Finished with the ointment, she lifted gauze and tape from the bag and dressed the wound. “There,” she said. “That’s the best we can do for now.”

She moved away and Rick closed his eyes and rested. When she came back, he looked up to see another washcloth in her hand. She knelt by the sofa again and started to wash his face, his neck, his chest. Rick relaxed and felt a little better, like he might actually live.

“Thank you,” he whispered as she finished.

“No problem. You stay still while I freshen up a little, then I’ll see what I can find to eat.”

Rick glanced around as she left—saw a sitting area with a brick fireplace, a sofa, three chairs, and a deer head over the mantle; nothing fancy.
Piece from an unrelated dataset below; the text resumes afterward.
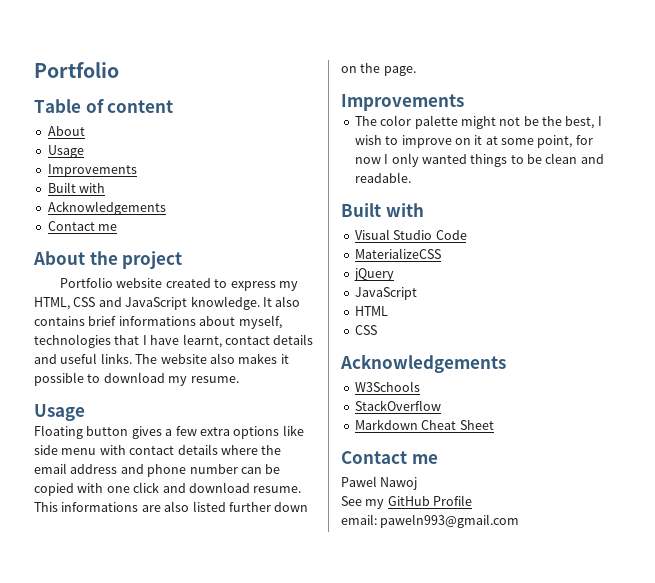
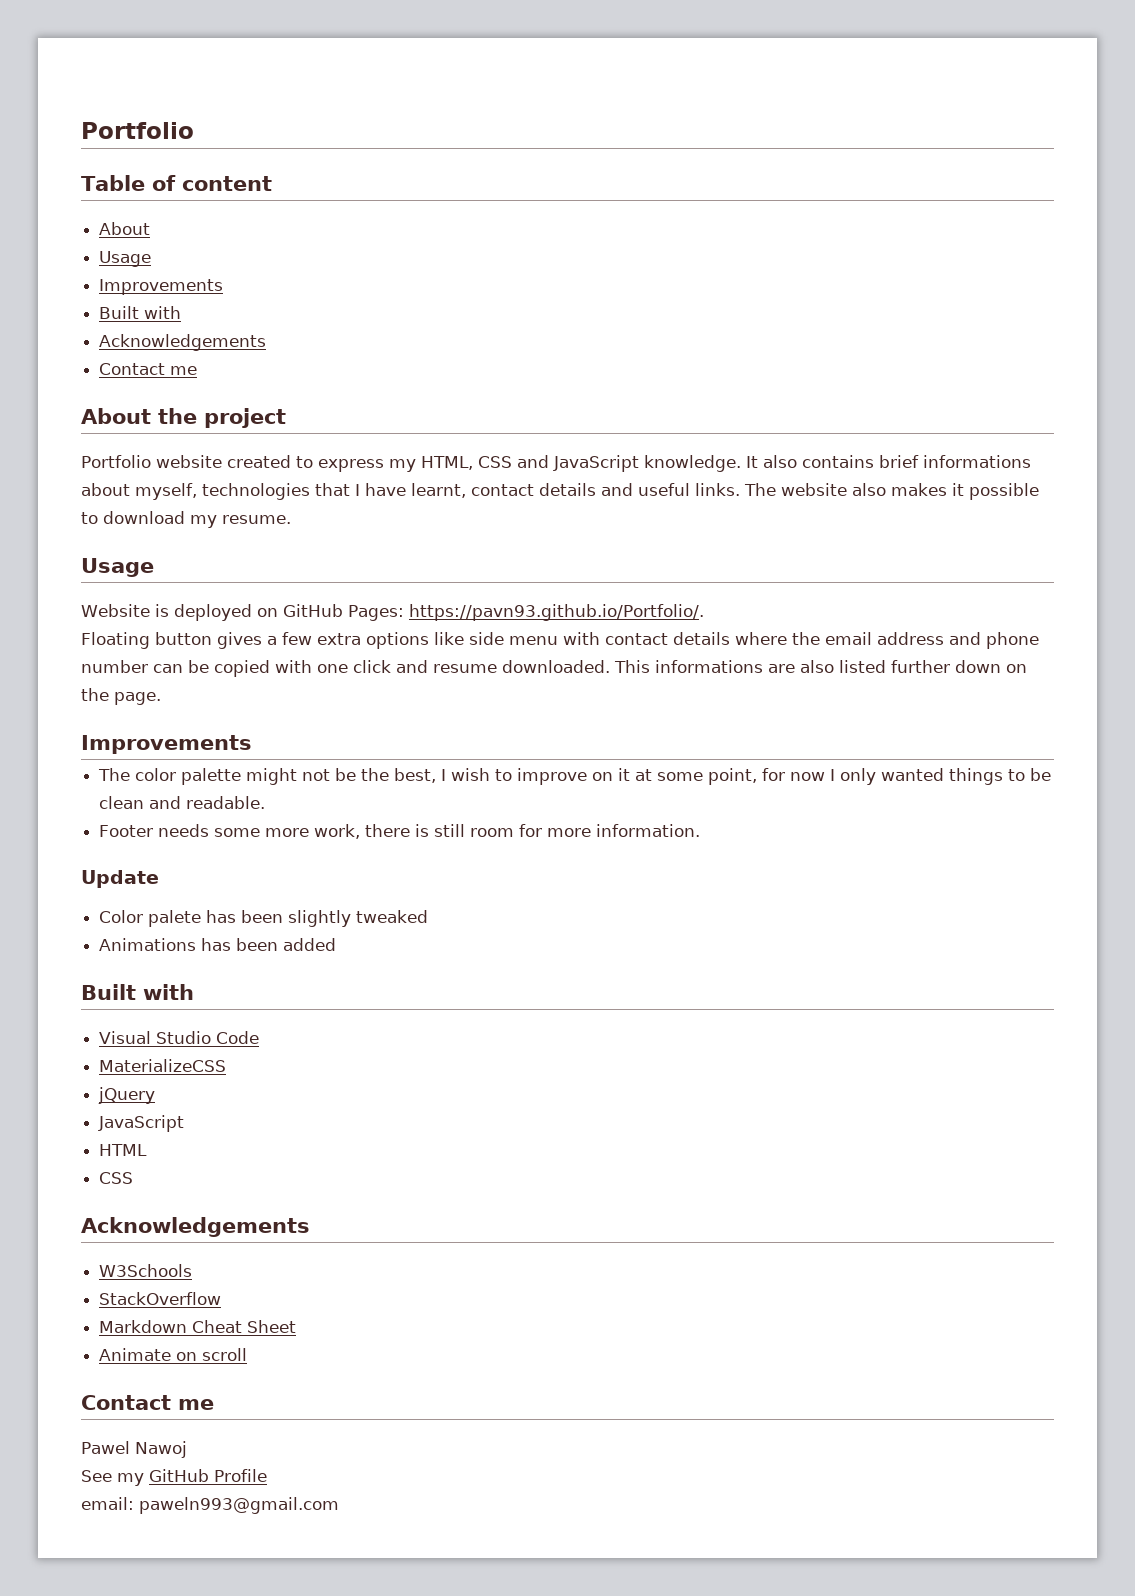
(85, 412) none -> [81,604,704,621] // Website is deployed on GitHub Pages: https://pavn93.github.io/Portfolio/.
[188,482,302,493] download resume. -> [433,660,610,673] resume downloaded.
(411, 177) none -> [99,824,701,839] [81,870,159,888] [99,910,429,927] [99,938,337,951] // Footer needs some more work, there is still room for more information. // Update // Color palete has been slightly tweaked // Animations has been added
(494, 425) none -> [99,1348,248,1361] // Animate on scroll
A couple minutes later, Shannon stepped back in and handed him a bottle of water and a stack of saltine crackers covered with peanut butter.

“You need to rest for a couple of hours before we move again,” she said. “Let that blood coagulate, then we’ll set our course.”

Rick swallowed a huge gulp of water and turned slightly so he could see Shannon better. “We have a course to set?” he asked, biting from a cracker.

“You have no idea.” She took a chair across from him.

“You think Mabel is okay?” he asked as his pain eased a touch.

Shannon nodded. “She’s a tough lady. She’ll call a lawyer, stall a while, then tell them what they want. Like she said, we’ll be long gone by the time anyone shows up here.”